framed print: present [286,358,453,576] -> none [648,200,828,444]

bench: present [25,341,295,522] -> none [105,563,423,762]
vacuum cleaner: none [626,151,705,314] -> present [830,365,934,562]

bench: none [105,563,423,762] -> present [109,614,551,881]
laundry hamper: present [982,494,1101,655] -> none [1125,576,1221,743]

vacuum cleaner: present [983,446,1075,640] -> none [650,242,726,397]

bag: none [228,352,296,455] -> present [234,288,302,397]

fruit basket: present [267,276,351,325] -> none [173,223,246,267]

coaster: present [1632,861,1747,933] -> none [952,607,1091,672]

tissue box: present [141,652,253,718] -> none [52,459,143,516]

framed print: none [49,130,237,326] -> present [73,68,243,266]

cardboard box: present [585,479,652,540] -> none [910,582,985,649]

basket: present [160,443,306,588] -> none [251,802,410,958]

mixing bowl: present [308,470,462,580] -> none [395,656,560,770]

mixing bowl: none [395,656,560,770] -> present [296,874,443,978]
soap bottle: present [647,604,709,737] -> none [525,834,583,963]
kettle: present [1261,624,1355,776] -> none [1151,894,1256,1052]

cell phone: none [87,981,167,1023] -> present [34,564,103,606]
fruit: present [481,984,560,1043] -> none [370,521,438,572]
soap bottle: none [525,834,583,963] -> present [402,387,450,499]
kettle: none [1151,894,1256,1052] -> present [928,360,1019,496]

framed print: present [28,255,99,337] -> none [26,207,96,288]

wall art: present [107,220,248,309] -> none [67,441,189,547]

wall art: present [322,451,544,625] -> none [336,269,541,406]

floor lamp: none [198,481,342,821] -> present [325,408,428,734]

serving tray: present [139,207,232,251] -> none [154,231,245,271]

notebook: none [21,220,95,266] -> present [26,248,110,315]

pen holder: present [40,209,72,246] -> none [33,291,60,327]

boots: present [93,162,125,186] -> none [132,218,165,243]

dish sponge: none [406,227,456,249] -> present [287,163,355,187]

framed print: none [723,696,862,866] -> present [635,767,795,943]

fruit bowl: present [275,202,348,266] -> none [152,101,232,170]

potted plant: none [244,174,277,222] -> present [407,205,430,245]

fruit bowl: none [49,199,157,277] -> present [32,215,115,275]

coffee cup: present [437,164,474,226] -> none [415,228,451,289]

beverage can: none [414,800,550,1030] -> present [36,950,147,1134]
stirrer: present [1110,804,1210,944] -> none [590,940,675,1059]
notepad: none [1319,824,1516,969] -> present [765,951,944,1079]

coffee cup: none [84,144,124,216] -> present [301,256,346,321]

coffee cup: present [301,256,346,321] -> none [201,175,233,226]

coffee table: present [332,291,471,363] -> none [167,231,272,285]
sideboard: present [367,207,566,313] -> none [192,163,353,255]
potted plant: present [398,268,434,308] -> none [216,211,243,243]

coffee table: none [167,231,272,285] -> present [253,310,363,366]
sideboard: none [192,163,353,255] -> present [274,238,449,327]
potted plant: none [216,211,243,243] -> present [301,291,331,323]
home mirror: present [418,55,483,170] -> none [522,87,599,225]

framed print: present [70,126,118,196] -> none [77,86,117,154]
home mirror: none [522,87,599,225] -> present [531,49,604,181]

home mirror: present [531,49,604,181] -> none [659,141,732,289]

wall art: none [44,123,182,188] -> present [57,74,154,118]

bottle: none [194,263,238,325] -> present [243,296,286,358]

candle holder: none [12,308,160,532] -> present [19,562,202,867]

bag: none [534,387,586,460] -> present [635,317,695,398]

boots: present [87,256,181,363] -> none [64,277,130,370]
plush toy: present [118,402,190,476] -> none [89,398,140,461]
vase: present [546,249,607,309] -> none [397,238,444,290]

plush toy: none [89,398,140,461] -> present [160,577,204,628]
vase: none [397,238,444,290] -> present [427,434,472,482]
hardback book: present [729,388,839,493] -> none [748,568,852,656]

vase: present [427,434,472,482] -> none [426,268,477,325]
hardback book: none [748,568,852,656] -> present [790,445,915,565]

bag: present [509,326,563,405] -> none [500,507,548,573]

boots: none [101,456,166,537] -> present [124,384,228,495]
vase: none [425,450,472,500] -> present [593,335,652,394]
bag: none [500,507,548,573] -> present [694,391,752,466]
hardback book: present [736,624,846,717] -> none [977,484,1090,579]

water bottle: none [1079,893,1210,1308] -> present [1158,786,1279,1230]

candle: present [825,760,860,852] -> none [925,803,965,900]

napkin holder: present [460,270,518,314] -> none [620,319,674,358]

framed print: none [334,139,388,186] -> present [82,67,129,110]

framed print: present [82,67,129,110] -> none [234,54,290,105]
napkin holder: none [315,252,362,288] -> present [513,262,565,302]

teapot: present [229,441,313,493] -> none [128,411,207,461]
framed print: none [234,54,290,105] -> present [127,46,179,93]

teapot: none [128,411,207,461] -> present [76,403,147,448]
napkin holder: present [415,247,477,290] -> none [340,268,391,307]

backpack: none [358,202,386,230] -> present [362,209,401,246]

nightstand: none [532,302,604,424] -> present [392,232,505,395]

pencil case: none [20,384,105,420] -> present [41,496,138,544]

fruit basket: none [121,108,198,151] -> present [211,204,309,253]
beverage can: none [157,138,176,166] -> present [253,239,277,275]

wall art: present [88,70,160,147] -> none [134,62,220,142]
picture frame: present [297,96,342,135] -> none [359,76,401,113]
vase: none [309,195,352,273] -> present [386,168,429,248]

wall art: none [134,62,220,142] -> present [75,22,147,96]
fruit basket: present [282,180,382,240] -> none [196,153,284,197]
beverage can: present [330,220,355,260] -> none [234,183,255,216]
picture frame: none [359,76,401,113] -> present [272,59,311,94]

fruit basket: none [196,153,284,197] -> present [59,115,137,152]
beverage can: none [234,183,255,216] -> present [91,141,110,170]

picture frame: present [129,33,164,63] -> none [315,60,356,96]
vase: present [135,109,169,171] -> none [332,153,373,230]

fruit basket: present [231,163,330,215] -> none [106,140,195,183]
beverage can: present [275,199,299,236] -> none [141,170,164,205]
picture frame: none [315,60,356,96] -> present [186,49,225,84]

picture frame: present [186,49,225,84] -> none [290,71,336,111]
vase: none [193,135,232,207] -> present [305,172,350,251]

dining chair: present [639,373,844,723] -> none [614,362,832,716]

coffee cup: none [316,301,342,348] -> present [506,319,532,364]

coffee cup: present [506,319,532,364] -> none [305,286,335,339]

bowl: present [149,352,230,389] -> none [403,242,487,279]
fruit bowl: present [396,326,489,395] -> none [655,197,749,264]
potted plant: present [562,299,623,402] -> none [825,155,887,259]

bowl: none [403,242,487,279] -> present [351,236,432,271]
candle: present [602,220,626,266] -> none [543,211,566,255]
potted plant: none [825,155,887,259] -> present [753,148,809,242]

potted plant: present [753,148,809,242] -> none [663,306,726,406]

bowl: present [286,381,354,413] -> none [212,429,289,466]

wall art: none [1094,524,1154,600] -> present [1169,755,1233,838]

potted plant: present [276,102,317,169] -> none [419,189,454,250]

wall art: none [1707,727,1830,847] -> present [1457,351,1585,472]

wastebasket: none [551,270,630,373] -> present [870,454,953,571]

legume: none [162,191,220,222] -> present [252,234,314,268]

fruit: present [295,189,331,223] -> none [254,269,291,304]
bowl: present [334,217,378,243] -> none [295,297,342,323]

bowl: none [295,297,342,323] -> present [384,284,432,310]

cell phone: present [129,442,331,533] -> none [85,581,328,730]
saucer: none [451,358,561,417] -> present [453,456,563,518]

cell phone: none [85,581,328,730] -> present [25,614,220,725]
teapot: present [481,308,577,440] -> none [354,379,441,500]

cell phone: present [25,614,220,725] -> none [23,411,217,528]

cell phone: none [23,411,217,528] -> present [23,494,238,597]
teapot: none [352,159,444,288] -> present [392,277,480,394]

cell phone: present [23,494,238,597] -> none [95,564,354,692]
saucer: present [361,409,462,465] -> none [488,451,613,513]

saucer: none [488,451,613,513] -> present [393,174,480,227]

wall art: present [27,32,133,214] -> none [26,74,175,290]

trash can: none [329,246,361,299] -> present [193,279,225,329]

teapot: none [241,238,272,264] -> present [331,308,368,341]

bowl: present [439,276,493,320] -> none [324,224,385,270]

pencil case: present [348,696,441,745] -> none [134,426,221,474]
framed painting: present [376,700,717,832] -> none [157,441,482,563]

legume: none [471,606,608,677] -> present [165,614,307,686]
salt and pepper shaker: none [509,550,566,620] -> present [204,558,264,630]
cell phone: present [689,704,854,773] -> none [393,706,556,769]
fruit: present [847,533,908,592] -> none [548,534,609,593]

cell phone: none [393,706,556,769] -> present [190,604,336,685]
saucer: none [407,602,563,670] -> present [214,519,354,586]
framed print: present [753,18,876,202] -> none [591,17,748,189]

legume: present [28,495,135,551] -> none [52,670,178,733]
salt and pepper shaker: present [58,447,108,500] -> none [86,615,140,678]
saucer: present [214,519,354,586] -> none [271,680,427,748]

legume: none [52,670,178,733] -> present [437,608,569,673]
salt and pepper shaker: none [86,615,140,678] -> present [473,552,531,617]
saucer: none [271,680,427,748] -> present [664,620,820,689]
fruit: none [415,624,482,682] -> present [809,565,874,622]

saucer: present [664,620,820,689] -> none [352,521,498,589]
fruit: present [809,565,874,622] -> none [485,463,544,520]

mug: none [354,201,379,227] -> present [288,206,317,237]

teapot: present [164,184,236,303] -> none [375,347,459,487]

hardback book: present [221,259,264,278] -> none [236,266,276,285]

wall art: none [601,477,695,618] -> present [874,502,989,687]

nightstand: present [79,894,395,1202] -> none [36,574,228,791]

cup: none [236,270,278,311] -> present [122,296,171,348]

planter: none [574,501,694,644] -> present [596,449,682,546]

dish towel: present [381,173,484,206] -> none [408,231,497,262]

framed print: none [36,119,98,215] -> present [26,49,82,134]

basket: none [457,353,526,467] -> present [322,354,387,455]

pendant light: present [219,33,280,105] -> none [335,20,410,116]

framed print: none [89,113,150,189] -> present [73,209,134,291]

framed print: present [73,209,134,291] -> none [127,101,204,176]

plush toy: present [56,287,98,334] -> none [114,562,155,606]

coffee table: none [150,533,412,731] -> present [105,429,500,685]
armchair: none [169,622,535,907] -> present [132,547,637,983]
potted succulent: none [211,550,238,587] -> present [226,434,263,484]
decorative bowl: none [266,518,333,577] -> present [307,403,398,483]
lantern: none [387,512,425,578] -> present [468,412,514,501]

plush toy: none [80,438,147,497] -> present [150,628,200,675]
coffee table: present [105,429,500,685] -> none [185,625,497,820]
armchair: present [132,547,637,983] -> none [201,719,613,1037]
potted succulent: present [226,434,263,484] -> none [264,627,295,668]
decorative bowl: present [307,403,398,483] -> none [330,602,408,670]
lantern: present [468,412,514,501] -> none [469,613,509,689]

◆ ◆ ◆ ◆

Your answer should be each line of the data that contains the word "boots", copied as it stands.

boots: present [93,162,125,186] -> none [132,218,165,243]
boots: present [87,256,181,363] -> none [64,277,130,370]
boots: none [101,456,166,537] -> present [124,384,228,495]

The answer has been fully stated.